Поверил дед, что при социализме, действительно, такие будут порядки, он с симпатией отнесся к марксизму. А когда большевики какой-то небольшой железнодорожной станции спасли ему жизнь и бескорыстно помогли ему во многом, демонстрируя партийную солидарность, он всей душой расположился к большевикам и стал ярым поборником марксистской идеологии. Этой борьбе он отдал все, что мог отдать: годы, силы, даже все материальное, что сумел нажить до коллективизации. А когда дельцы от партии с помощью нечистоплотных интриг сумели его, своенравного и гордого большевика, выгнать из рядов партии, даже посадить в тюрьму, он разочаровался в людях, но к идеологии марксизма он относился с симпатией. Марксизм в трактовке капитана Оболенского он считал самой гуманной идеологией, руководствуясь которой надо строить такое общество, где закон был превыше всего и не мог любой ловкач трактовать его по своему. Правила жизни, как правила любой игры, надо придумывать до начала этой игры, а не по ходу. Достоинство человека этого общества, будь он дворником или пастухом, должно быть таким, как у самого высокого чиновника. Он шибко не любил слово «господин». Считал, что люди в обществе должны быть товарищами. Когда построенный ими строй, в котором он принимал самое активное участие, вышел не таким, о каком он мечтал, он обвинил гнилые элементы, просочившиеся в партию, которые не так трактовали «Азбуку Маркса», и надеялся, что придет время, появится новый человек и напишет новую «Азбуку Маркса».
– Какую азбуку?
– «Азбуку Маркса». Когда-то капитан Оболенский достал деду азбуку, по которой дед изучал русские буквы. В беседе с дедом капитан говорил: «Вот, как ты по этой книге изучаешь русские буквы, так и мы, большевики, по этим книгам изучаем марксизм». Дед их назвал «Азбуками Маркса» и полагал, что там написана конкретная программа действий. Когда убедился, что жизнь пошла не по тому руслу, о котором мечтали истинные коммунисты-большевики, он надеялся и был уверен, что кто-нибудь напишет новую азбуку, где забота о трудовом народе будет краеугольным камнем нового общества.

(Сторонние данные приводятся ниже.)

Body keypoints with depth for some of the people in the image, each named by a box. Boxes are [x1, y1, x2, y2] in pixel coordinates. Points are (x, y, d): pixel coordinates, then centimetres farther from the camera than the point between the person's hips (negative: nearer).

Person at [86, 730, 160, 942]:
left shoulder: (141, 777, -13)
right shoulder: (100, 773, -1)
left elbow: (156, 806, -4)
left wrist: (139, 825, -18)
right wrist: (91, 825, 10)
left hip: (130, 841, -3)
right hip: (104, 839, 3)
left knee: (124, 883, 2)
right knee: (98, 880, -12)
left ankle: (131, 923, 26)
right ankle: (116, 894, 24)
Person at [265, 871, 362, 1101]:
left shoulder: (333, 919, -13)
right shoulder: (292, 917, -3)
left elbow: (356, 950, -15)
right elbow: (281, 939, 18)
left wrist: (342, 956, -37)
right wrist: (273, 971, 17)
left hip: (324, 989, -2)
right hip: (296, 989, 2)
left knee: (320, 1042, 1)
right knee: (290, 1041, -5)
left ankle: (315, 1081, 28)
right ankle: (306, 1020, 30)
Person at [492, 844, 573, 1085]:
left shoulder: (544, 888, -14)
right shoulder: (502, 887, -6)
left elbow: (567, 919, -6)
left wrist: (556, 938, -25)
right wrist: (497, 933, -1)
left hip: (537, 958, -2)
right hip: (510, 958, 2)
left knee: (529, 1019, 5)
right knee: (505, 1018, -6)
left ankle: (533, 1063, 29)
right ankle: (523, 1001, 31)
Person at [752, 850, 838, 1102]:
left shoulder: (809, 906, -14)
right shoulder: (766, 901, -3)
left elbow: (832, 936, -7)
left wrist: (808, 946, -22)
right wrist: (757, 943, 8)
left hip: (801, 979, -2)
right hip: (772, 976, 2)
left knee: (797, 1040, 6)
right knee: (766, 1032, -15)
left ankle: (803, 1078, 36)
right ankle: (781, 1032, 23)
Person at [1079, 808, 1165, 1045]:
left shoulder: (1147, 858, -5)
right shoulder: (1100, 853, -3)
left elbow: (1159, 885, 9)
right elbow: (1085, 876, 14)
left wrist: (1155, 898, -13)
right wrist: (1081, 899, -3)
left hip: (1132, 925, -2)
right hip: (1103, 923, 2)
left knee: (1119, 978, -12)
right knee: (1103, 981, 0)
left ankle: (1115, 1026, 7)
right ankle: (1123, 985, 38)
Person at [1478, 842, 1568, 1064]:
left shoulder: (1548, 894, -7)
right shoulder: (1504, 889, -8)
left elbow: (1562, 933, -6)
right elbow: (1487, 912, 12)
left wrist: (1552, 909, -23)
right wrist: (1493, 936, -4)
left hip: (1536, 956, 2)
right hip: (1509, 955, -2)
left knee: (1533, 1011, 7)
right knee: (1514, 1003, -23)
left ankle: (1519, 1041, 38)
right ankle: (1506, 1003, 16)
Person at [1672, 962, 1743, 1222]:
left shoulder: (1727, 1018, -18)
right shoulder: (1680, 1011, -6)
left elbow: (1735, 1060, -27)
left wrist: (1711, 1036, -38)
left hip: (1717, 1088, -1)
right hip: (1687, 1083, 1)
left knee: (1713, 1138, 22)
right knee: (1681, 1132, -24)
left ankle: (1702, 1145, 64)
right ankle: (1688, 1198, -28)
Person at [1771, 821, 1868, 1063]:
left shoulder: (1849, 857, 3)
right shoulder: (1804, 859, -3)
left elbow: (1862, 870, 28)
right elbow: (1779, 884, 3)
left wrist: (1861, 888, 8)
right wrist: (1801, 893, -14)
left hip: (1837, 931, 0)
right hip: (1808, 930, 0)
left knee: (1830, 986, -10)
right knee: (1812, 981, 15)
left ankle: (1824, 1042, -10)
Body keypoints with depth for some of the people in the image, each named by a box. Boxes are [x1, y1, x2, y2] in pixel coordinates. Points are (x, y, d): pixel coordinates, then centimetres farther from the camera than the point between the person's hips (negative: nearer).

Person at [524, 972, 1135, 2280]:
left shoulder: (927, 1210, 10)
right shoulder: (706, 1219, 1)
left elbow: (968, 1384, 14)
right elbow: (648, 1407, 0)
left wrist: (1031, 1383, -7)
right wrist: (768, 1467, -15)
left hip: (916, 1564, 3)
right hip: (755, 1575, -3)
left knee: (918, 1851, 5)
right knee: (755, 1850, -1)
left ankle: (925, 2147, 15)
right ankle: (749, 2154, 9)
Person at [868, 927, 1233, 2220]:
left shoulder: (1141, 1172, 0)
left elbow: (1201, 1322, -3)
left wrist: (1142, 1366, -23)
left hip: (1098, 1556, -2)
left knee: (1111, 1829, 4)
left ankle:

– И ты теперь ждешь, пока появится новая «Азбука Маркса», или собираешься сам писать?
– К сожалению, я не философ и даже не политик, я технарь, не хочу влезать не в свое дело, а то бы написал такую «азбуку», руководствуясь которой, всех наших новоиспеченных миллиардеров расстреляли бы без суда и следствия.
– Попробуй, тебе народ памятник поставит.
– На Лубянке? Потом придут другие и расстреляют этот памятник из крупнокалиберной пушки. Нет уж, дружище, пусть лучше поставят мне памятник на тридцатом километре Горьковского шоссе, где находится кладбище нашего района. Ну ладно, друг Антонов из чертовой дюжины, не унывай! А «Азбуку Маркса» напишет, обязательно напишет кто-нибудь. Когда первый блин получается комом, не перестают их печь, а мажут сковороду получше, разогревают посильнее, словом, находят оптимальный режим выпечки.